相柳没有回答,只是盯着她。许久,他忽然抬手,指尖抚过小芽的颈侧——那里皮肤很薄,能清晰感觉到血管的跳动。

“你很特别。”相柳低声说,声音里有一种奇异的、近乎蛊惑的质感,“血液里……有我很喜欢的味道。”

小芽听不懂他在说什么,只是本能地感到恐惧。她想推开他,手却软得没有力气。

就在这时,相柳低下头,张开嘴,露出尖锐的犬齿——

一口咬在了小芽的脖子上。

“啊——!”小芽短促地惊叫一声,随即声音哽住。剧痛从颈侧传来,她能感觉到牙齿刺破皮肤的触感,感觉到血液被吸出的流失感,还感觉到……一种诡异的、冰冷的温柔。

相柳闭着眼睛,睫毛在苍白的脸上投下浅浅的阴影。他吸得很慢,很克制,像是在品尝某种珍贵的琼浆。小芽的血液里果然有东西——不止是神族的纯净灵力,还有……各种剧毒草药残留的精华。

那些毒素对别人是致命的,对他却是大补。

可相柳吸血的动作,与其说是惩戒,不如说是一种复杂情绪的宣泄。他想让这个总是用纯净眼神看他的少女知道恐惧,想驯服她那种天真的不羁,想让她明白,这个世界远比她想象的残酷。

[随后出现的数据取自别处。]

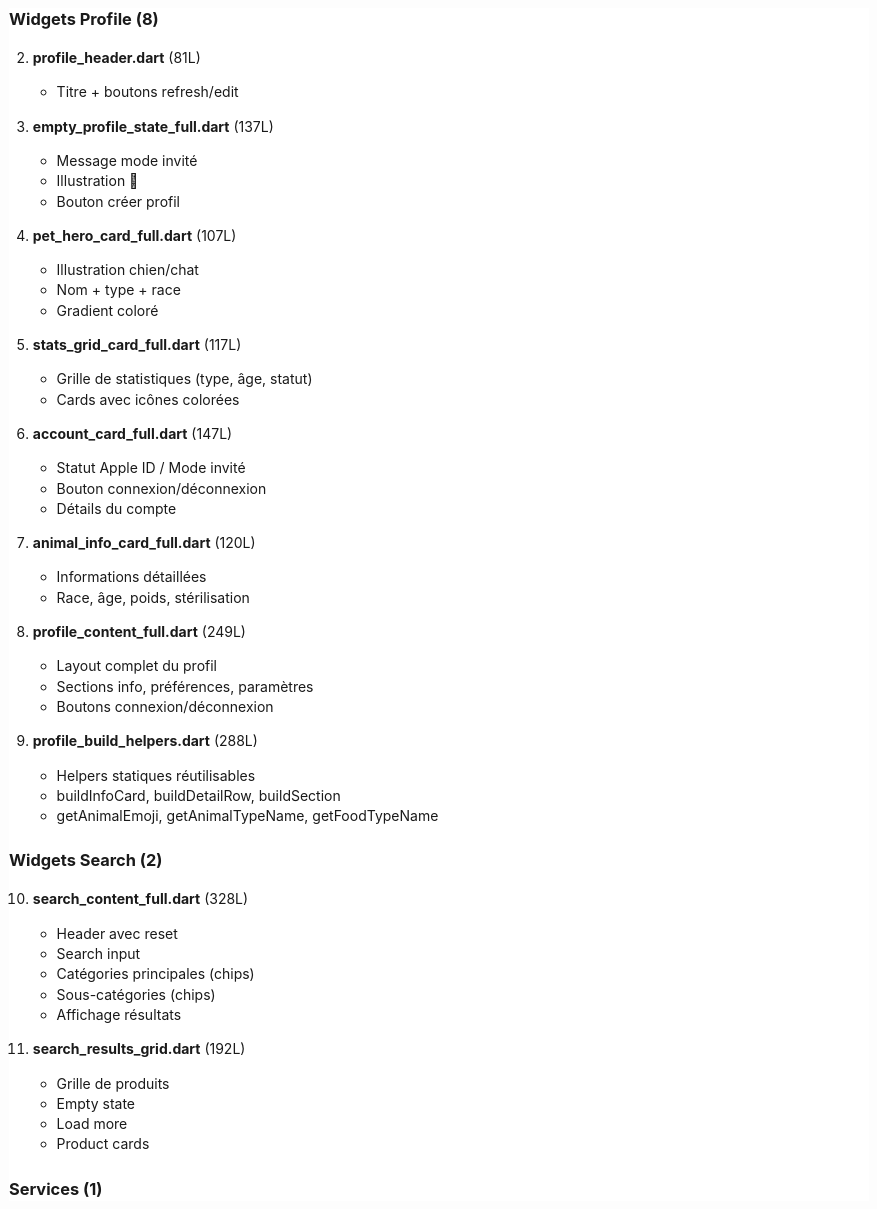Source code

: ### Widgets Profile (8)

2. **profile_header.dart** (81L)
   - Titre + boutons refresh/edit
   
3. **empty_profile_state_full.dart** (137L)
   - Message mode invité
   - Illustration 🐾
   - Bouton créer profil
   
4. **pet_hero_card_full.dart** (107L)
   - Illustration chien/chat
   - Nom + type + race
   - Gradient coloré
   
5. **stats_grid_card_full.dart** (117L)
   - Grille de statistiques (type, âge, statut)
   - Cards avec icônes colorées
   
6. **account_card_full.dart** (147L)
   - Statut Apple ID / Mode invité
   - Bouton connexion/déconnexion
   - Détails du compte
   
7. **animal_info_card_full.dart** (120L)
   - Informations détaillées
   - Race, âge, poids, stérilisation
   
8. **profile_content_full.dart** (249L)
   - Layout complet du profil
   - Sections info, préférences, paramètres
   - Boutons connexion/déconnexion
   
9. **profile_build_helpers.dart** (288L)
   - Helpers statiques réutilisables
   - buildInfoCard, buildDetailRow, buildSection
   - getAnimalEmoji, getAnimalTypeName, getFoodTypeName

### Widgets Search (2)

10. **search_content_full.dart** (328L)
    - Header avec reset
    - Search input
    - Catégories principales (chips)
    - Sous-catégories (chips)
    - Affichage résultats
    
11. **search_results_grid.dart** (192L)
    - Grille de produits
    - Empty state
    - Load more
    - Product cards

### Services (1)
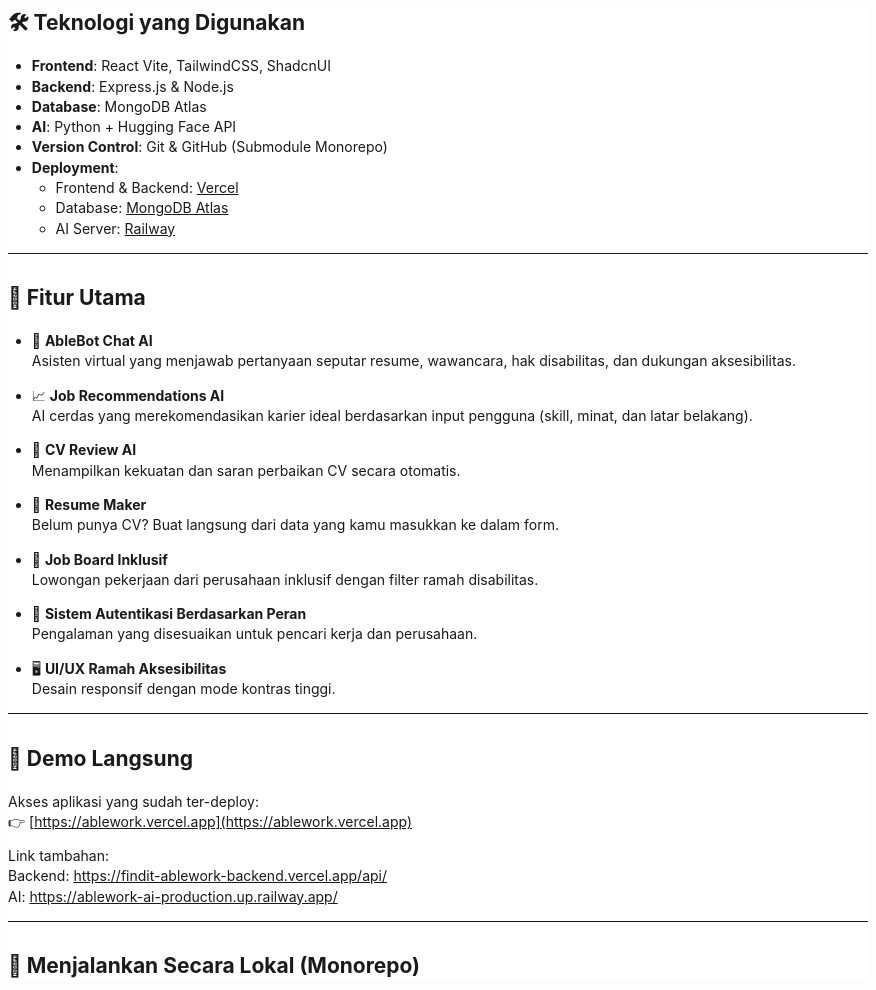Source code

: 
## 🛠️ Teknologi yang Digunakan
- **Frontend**: React Vite, TailwindCSS, ShadcnUI
- **Backend**: Express.js & Node.js
- **Database**: MongoDB Atlas
- **AI**: Python + Hugging Face API
- **Version Control**: Git & GitHub (Submodule Monorepo)
- **Deployment**:
  - Frontend & Backend: [Vercel](https://vercel.com)
  - Database: [MongoDB Atlas](https://www.mongodb.com/)
  - AI Server: [Railway](https://railway.app)

---

## 🧩 Fitur Utama

- 🧠 **AbleBot Chat AI**  
  Asisten virtual yang menjawab pertanyaan seputar resume, wawancara, hak disabilitas, dan dukungan aksesibilitas.

- 📈 **Job Recommendations AI**  
  AI cerdas yang merekomendasikan karier ideal berdasarkan input pengguna (skill, minat, dan latar belakang).

- 📃 **CV Review AI**  
  Menampilkan kekuatan dan saran perbaikan CV secara otomatis.

- 📄 **Resume Maker**  
  Belum punya CV? Buat langsung dari data yang kamu masukkan ke dalam form.

- 💼 **Job Board Inklusif**  
  Lowongan pekerjaan dari perusahaan inklusif dengan filter ramah disabilitas.

- 🔐 **Sistem Autentikasi Berdasarkan Peran**  
  Pengalaman yang disesuaikan untuk pencari kerja dan perusahaan.

- 🖥️ **UI/UX Ramah Aksesibilitas**  
  Desain responsif dengan mode kontras tinggi.

---

## 🚀 Demo Langsung
Akses aplikasi yang sudah ter-deploy:  
👉 [https://ablework.vercel.app](https://ablework.vercel.app)

Link tambahan:  
Backend: https://findit-ablework-backend.vercel.app/api/  
AI: https://ablework-ai-production.up.railway.app/

---

## 🧰 Menjalankan Secara Lokal (Monorepo)
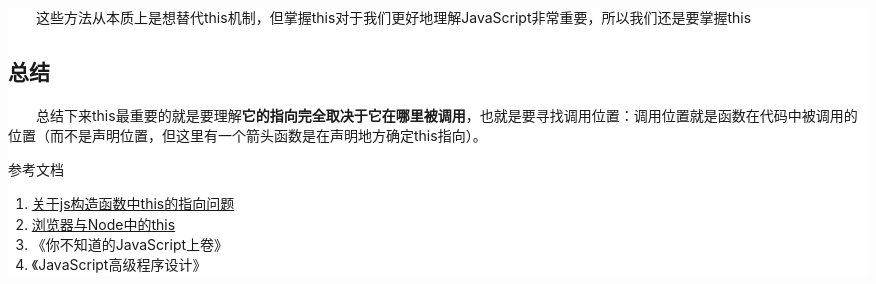 &emsp;&emsp;这些方法从本质上是想替代this机制，但掌握this对于我们更好地理解JavaScript非常重要，所以我们还是要掌握this
## 总结
&emsp;&emsp;总结下来this最重要的就是要理解**它的指向完全取决于它在哪里被调用**，也就是要寻找调用位置：调用位置就是函数在代码中被调用的位置（而不是声明位置，但这里有一个箭头函数是在声明地方确定this指向）。

参考文档

 1. [关于js构造函数中this的指向问题](https://blog.csdn.net/mym940725/article/details/79101030)
 2. [浏览器与Node中的this](https://blog.csdn.net/qq_33594380/article/details/82254834)
 3. 《你不知道的JavaScript上卷》
 4. 《JavaScript高级程序设计》
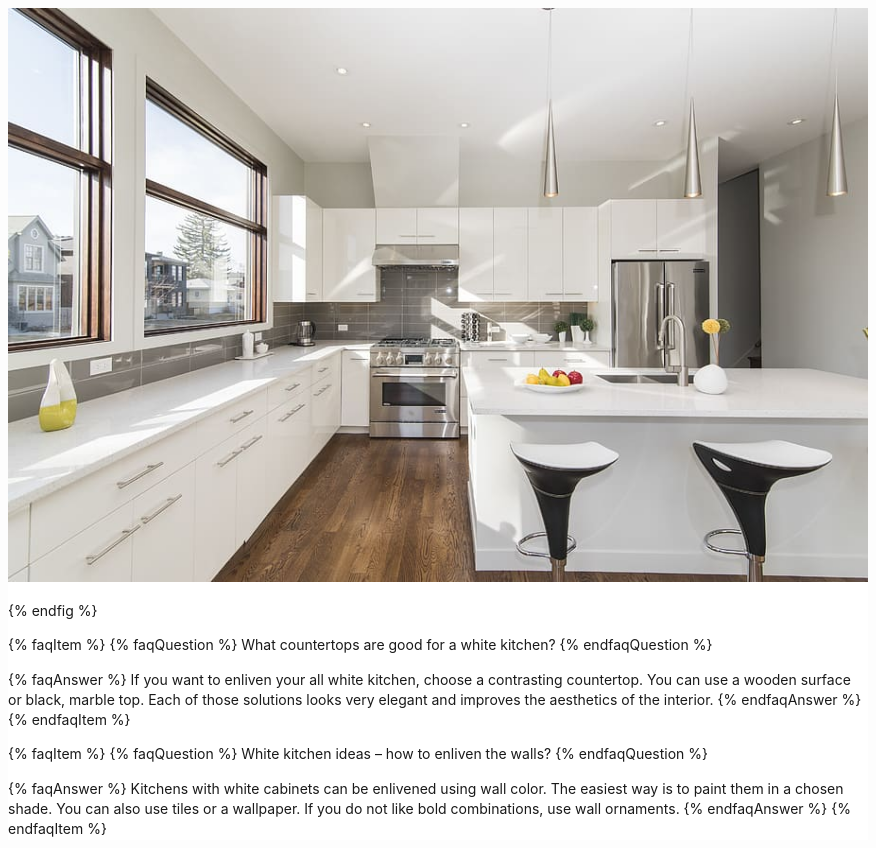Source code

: ![White kitchen silver lamps](/uploads/kuchnia-biala-ze-srebrem.jpg "White kitchen silver lamps")

{% endfig %}

{% faqItem %}
{% faqQuestion %}
What countertops are good for a white kitchen?
{% endfaqQuestion %}

{% faqAnswer %}
If you want to enliven your all white kitchen, choose a contrasting countertop. You can use a wooden surface or black, marble top. Each of those solutions looks very elegant and improves the aesthetics of the interior.
{% endfaqAnswer %}
{% endfaqItem %}

{% faqItem %}
{% faqQuestion %}
White kitchen ideas – how to enliven the walls?
{% endfaqQuestion %}

{% faqAnswer %}
Kitchens with white cabinets can be enlivened using wall color. The easiest way is to paint them in a chosen shade. You can also use tiles or a wallpaper. If you do not like bold combinations, use wall ornaments.
{% endfaqAnswer %}
{% endfaqItem %}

可当温热的血液流入口中,当那股熟悉的、带着草药苦味的毒香弥漫开来,当感觉到怀中身体因恐惧而颤抖时——

相柳的动作,不自觉地放轻了。

他本该咬得更深,吸得更多,让她痛到记住教训。可实实际上,他只是浅浅地咬破皮肤,吸了几口就松开了。

松开时,他甚至下意识舔了舔伤口,让唾液中的妖力止住血,加速愈合。

小芽已经吓傻了。她瘫在床上,眼睛瞪得大大的,眼泪无声地流下来,却发不出任何声音。颈侧的伤口微微刺痛,但更让她恐惧的是刚才那种被当作猎物般对待的感觉。

相柳直起身,看着小芽惊恐的表情,看着她颈侧那两个细小的、正在迅速愈合的齿痕,冰蓝色的竖瞳里闪过一丝连他自己都没察觉的动摇。

“记住这个感觉。”他冷冷地说,“下次再敢靠近我,就不只是这样了。”

说完,他转身,头也不回地离开了房间。

门关上,屋里只剩下小芽一个人。她瘫在床上,许久,才颤抖着抬手,摸了摸颈侧。那里已经愈合,只剩下微微的麻痒,仿佛刚才的一切都只是噩梦。

可是她知道,不是梦。

那个白头发的人,真的咬了她,吸了她的血。

为什么?

小芽想不明白,只是觉得委屈,觉得害怕。眼泪越流越多,最后她把自己蜷缩成一团,小声地、压抑地哭了起来。

而此时的院子里,小六刚从药房出来,就看到相柳从屋里走出,脸色阴沉,嘴角还沾着一点……血迹?

“你对她做了什么?”小六的脸色瞬间变了。

相柳看了她一眼,没有回答,径直走向院门。走到门口时,他顿了顿,回头看向小六的房间——那扇门还关着,里面隐约传来压抑的哭声。

“看好她。”相柳最终只说了一句,便消失在晨雾中。

小六冲进房间,看到蜷缩在床上哭泣的小芽,看到她颈侧那两个已经愈合、却还泛着红的齿痕,心脏像被什么狠狠揪住。

“小芽……”她抱住妹妹,声音发颤,“他对你做了什么?”

小芽只是哭,不停地摇头,却说不出话。

小六检查了她的伤口,发现只是皮外伤,已经愈合,这才稍稍松了口气。但她能感觉到,小芽不只是身体受伤,更是心灵受到了巨大的惊吓。

“没事了,没事了……”小六抱着她,一遍遍安抚,“六哥在这儿,不怕。”

可她的眼神,却冷得像冰。

相柳……

这个九头妖,这个她本以为可以交易的合作伙伴,竟然对小芽下手。

这笔账,她记下了。

窗外,晨光终于穿透雾气,照进屋里。新的一天开始了,可有什么东西,从这一刻起,已经彻底改变了。